Supplied information:
Content starts

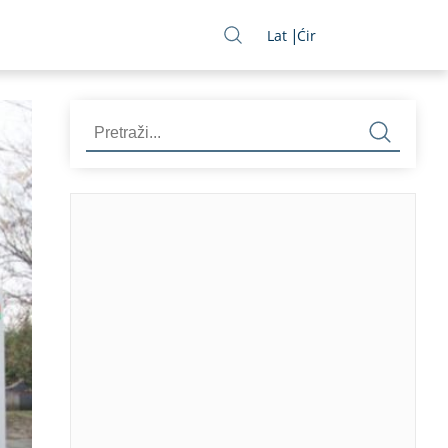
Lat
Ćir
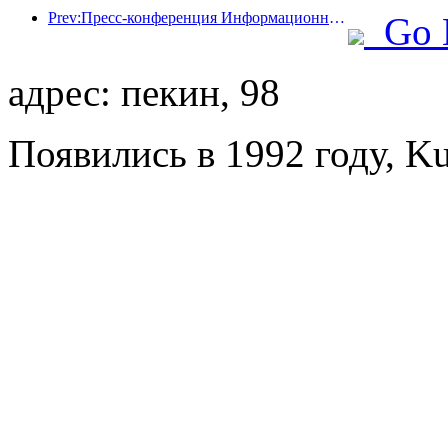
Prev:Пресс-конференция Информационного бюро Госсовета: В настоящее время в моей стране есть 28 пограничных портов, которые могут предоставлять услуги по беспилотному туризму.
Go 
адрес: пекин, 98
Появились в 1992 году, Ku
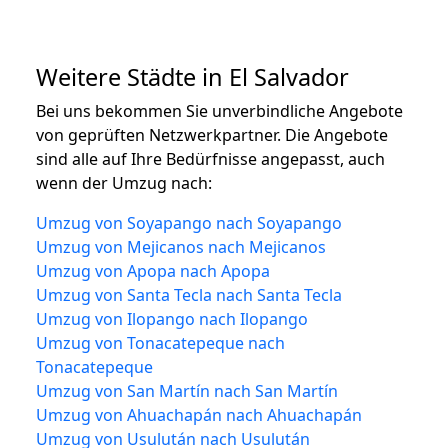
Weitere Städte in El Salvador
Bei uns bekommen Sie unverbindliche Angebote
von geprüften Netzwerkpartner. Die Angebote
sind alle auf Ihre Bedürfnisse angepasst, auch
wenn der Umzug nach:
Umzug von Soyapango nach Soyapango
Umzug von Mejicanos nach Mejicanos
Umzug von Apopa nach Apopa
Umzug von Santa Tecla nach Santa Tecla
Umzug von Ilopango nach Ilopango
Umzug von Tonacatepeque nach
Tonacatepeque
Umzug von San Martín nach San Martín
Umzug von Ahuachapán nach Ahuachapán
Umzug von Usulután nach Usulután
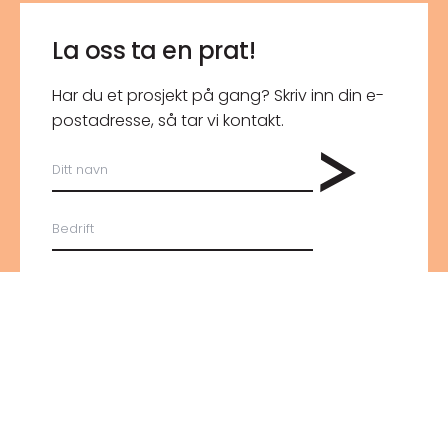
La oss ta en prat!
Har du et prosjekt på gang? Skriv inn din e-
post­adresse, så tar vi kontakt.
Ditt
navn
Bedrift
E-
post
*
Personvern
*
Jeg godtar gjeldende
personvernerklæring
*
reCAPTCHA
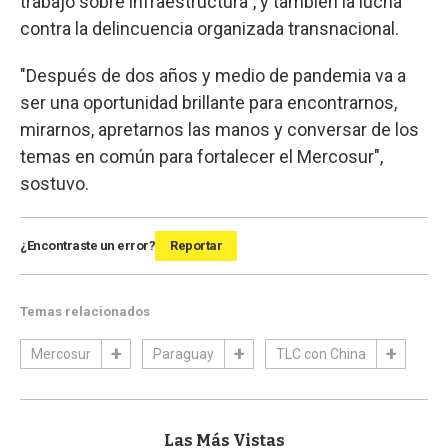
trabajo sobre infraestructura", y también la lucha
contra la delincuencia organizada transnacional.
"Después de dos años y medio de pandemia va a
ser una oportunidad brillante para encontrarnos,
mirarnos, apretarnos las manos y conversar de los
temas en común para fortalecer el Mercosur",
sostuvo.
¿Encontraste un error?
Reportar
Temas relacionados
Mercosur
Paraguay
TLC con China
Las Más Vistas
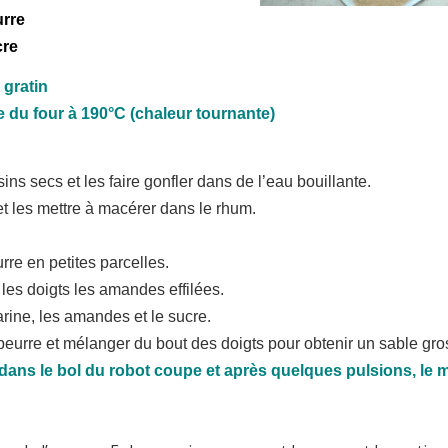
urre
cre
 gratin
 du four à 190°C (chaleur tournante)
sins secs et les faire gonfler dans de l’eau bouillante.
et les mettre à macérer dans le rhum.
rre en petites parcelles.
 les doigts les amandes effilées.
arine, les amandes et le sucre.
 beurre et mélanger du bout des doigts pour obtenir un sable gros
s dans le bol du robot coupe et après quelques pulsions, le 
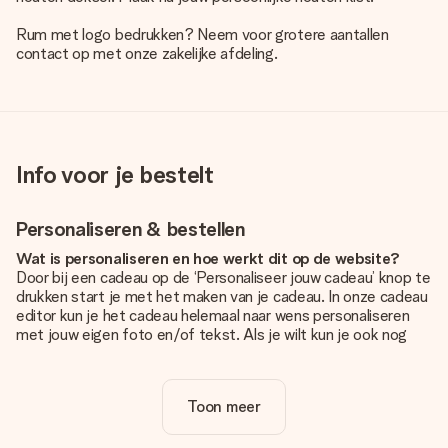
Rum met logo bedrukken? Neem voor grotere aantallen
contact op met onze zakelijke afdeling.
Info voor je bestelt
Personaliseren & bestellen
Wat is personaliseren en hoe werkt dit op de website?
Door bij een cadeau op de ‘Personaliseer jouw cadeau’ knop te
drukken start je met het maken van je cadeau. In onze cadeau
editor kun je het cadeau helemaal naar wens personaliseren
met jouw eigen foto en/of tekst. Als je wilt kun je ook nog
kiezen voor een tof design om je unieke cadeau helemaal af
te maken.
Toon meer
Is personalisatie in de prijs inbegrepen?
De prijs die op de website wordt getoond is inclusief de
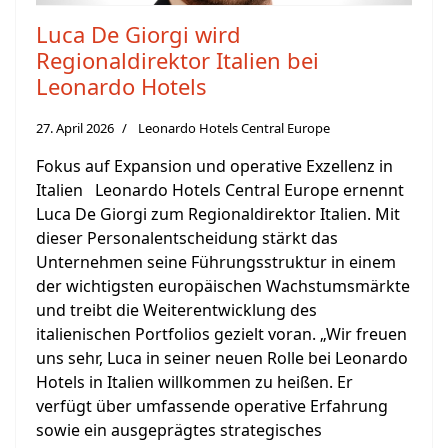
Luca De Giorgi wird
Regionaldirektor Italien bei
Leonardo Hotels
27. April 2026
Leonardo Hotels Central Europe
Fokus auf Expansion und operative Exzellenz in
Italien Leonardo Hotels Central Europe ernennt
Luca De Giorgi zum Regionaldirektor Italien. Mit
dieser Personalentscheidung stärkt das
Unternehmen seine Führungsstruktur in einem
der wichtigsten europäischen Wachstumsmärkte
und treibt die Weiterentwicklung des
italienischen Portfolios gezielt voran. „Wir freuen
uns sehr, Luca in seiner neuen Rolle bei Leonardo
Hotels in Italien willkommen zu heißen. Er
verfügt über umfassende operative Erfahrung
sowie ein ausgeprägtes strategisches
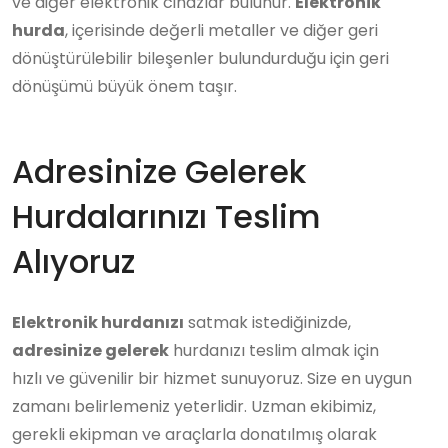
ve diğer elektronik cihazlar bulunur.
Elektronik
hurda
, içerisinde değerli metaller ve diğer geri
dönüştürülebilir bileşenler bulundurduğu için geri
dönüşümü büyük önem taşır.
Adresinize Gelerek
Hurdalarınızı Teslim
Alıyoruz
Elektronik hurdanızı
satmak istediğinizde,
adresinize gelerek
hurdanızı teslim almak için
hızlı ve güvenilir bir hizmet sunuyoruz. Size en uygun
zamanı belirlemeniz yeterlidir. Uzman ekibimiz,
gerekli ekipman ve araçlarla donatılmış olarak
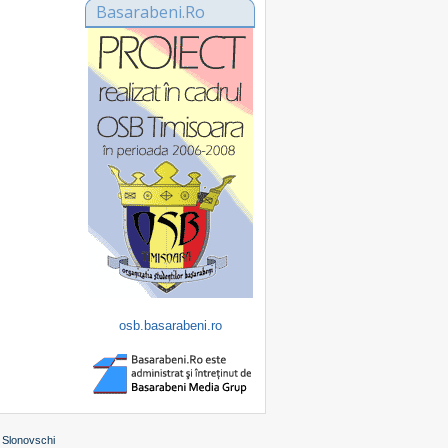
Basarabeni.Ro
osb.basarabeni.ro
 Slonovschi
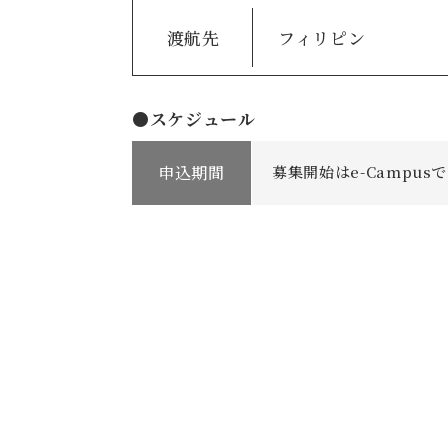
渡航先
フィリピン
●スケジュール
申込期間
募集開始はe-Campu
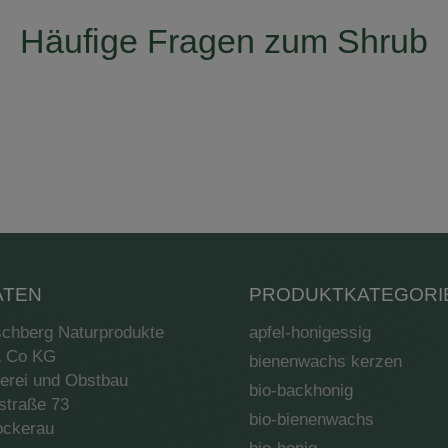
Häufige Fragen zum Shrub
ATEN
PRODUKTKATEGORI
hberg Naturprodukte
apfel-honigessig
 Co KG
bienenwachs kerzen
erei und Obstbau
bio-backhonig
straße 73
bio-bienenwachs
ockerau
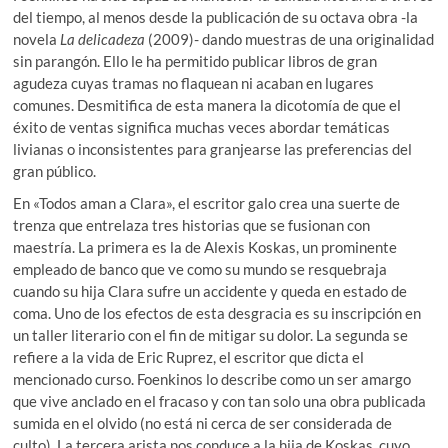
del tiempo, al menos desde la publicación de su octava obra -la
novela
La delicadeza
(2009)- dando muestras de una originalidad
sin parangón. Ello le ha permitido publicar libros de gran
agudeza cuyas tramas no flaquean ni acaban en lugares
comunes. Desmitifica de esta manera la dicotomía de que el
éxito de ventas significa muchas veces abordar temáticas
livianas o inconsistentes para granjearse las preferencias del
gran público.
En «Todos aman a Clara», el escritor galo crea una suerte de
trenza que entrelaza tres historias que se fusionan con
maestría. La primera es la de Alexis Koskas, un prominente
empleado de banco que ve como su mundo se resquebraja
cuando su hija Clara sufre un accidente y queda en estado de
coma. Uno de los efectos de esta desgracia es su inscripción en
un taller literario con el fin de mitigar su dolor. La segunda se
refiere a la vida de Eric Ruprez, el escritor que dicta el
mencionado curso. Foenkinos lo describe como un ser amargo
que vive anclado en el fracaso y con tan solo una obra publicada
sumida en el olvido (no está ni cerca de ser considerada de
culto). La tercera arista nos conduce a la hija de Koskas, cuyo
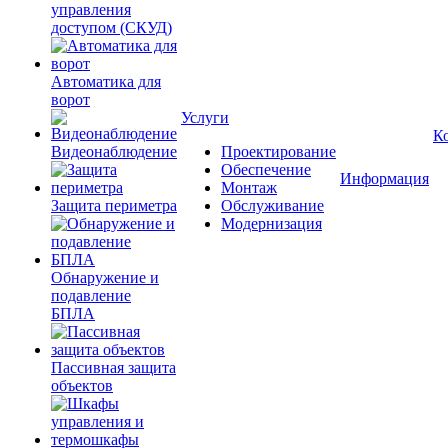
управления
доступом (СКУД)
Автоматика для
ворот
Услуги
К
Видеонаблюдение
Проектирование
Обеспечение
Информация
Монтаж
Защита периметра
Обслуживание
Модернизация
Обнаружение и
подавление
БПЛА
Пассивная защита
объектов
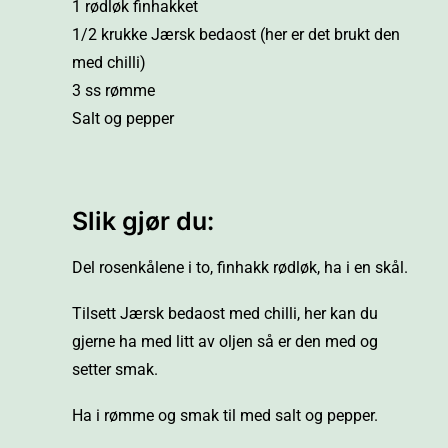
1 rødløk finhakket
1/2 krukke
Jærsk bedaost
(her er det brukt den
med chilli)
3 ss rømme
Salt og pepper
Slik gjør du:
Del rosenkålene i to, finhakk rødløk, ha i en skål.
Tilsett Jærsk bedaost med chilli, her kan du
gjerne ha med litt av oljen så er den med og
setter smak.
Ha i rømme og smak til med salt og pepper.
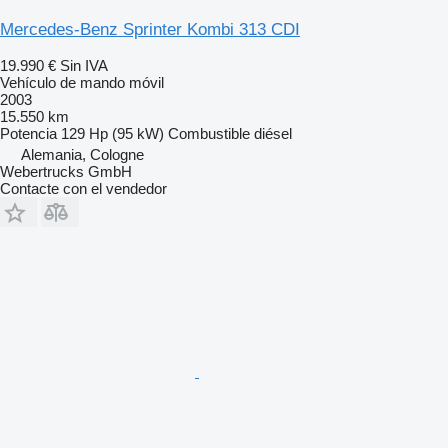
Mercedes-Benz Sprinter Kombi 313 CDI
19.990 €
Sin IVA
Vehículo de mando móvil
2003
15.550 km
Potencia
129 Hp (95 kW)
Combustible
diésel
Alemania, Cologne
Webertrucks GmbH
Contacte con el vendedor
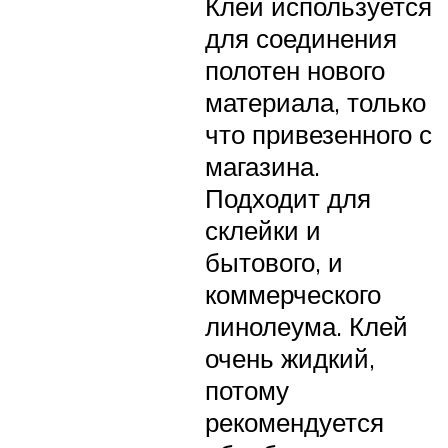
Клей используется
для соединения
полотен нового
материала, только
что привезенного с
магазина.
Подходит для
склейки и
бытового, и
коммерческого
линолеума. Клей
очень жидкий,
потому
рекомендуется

Content ends

Work order:
In the listing above, find the lines holding the word "Angebote" and copy them.

Task response:
Bei uns bekommen Sie unverbindliche Angebote
von geprüften Netzwerkpartner. Die Angebote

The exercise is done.